I should actually hit the ball out of the park and just say dance IS religious.  Choreographers, performers and the “living dance spirit thingies” become our gods and goddesses, with each of us having our own wonderfully unique pantheon (a prize for anyone who can name five of mine.  To the victor go the spoils!).  In addition to worship of our idols there is disciplined practice of the art in the studios.  These are reasons why filmed performances are so critical; while we can never truly capture the magic of a live performance, dances on DVD and yes, even on something as mundane as YouTube allow for audiences to form a relationship with a particular piece by repeatedly seeing them.  Most of the time, you can’t truly fall in love with someone just by meeting them once and it’s the same with dances.  Even if there is an initial lust, ideally a dance is revisited to understand it more each time.  It really is just like filming people—like watching a video of a birthday party when you were five or something embarrassingly horrifying from high school.  You watch not to recreate the moment but to remind yourself of it and feel that connection with the people in the video or in the case of dance, a particular deity.  Video makes dance ever so slightly more tangible but not concrete.

It’s easier for ballet, which to me is like an ancient civilization with artifacts, monuments, etc. and to be more precise, an ancient civilization with written word, which makes the interpretation of its relics and educated conjecture possible.  It has a structure and systematic order for teaching newer generations.  Meanwhile, I liken modern dance to smaller, native tribes with oral traditions.  Oral tradition makes the passing of stories through generations a bit more precarious but it allows for change and more importantly, imagination.  I think Bausch and Cunningham’s dances have made their mark in history and have good documentation with many performances readily available on film and while that may not be enough to easily restage a certain piece, I’m less troubled by either choreographer’s dances being “lost” because audiences of these dances have to rely on memories of what the dance was like, filling in the blanks with their imaginations and thus nurturing creativity.  I myself went to see the Cunningham Company’s Legacy tour (link for my review), and while I can’t remember exact movements to exact music like I can in ballet, I can vividly remember the style, the colors and effects and imagine for myself what the choreography looked like.  Thus, while it doesn’t have to be specific to a certain genre of dance, I often see classical ballets as immortalized and modern dances as reincarnated.

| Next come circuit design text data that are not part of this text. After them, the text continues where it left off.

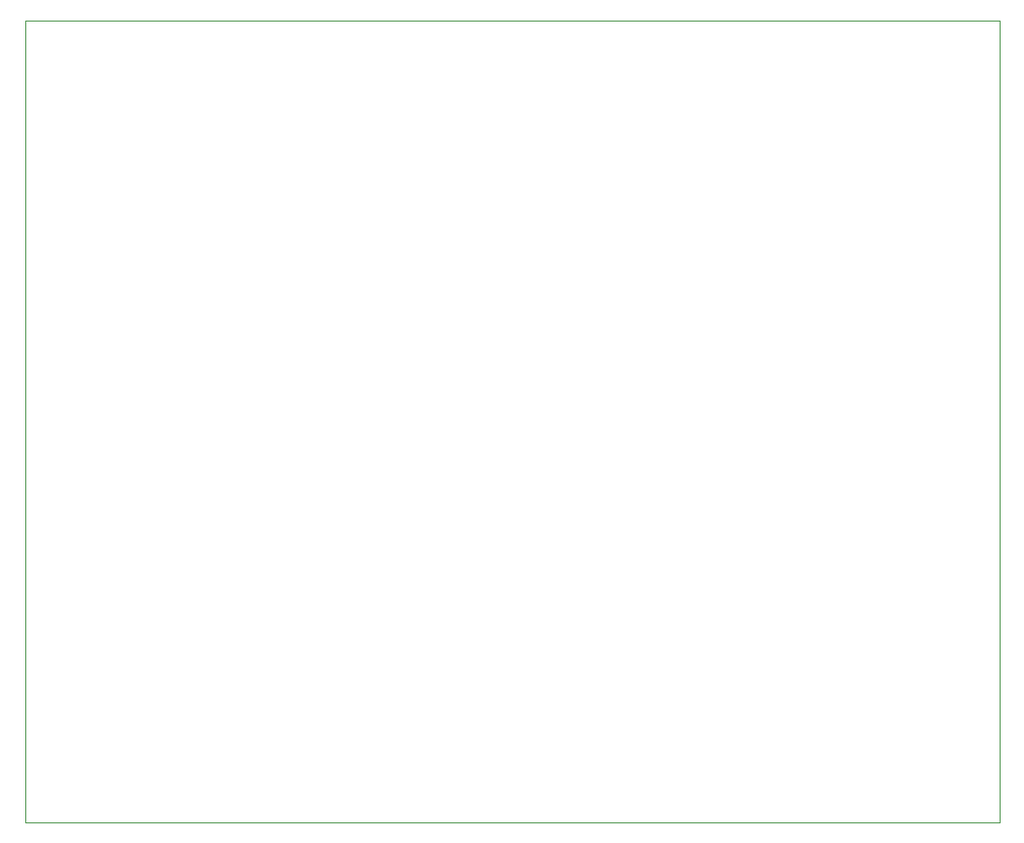
<source format=gbr>
G04 #@! TF.GenerationSoftware,KiCad,Pcbnew,(5.1.2-1)-1*
G04 #@! TF.CreationDate,2020-06-29T00:37:08+01:00*
G04 #@! TF.ProjectId,tranZPUter-SW_v1_1,7472616e-5a50-4557-9465-722d53575f76,rev?*
G04 #@! TF.SameCoordinates,Original*
G04 #@! TF.FileFunction,Profile,NP*
%FSLAX46Y46*%
G04 Gerber Fmt 4.6, Leading zero omitted, Abs format (unit mm)*
G04 Created by KiCad (PCBNEW (5.1.2-1)-1) date 2020-06-29 00:37:08*
%MOMM*%
%LPD*%
G04 APERTURE LIST*
%ADD10C,0.100000*%
G04 APERTURE END LIST*
D10*
X112000000Y-75000000D02*
X200000000Y-75000000D01*
X112000000Y-147500000D02*
X112000000Y-75000000D01*
X200000000Y-147500000D02*
X112000000Y-147500000D01*
X200000000Y-75000000D02*
X200000000Y-147500000D01*
M02*

</source>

In terms of preserving modern works I hate to oversimplify and say that modern dance companies should just “try and see how it goes” but that’s often the foundation of the work that goes on in studios so I don’t necessarily see a problem with that approach.  I tend to believe that things that will have a profound influence on history will find its own way to achieve that so while I’m saddened by the idea of certain modern repertory “passing on,” I don’t believe Cunningham or Bausch’s influence will just vanish off the face of the Earth.  I just hate how the whole idea of dance conservation and guardianship is muddled by copyright laws and crap.  It’s counterproductive because the sense of freedom that should come with being an artist is so heavily monitored…but I digress.  It’s hard for me to complain rationally about something I really don’t understand.

At any rate, I have to disagree with Brown who concludes that nobody will want to support an art that “abstains from saving itself.”  For some of those dances, preservation would end up being like those people who obsessively get cosmetic surgery in order to “maintain” their “youth” (end result? Not pretty).  I often find modern choreographers to be quite grassroots in that they build in small communities and eventually those with voices big enough will be heard.  Maybe I’m sickeningly optimistic, but I think it’s just a matter of time.  After all, gods and goddesses aren’t so easily replaced.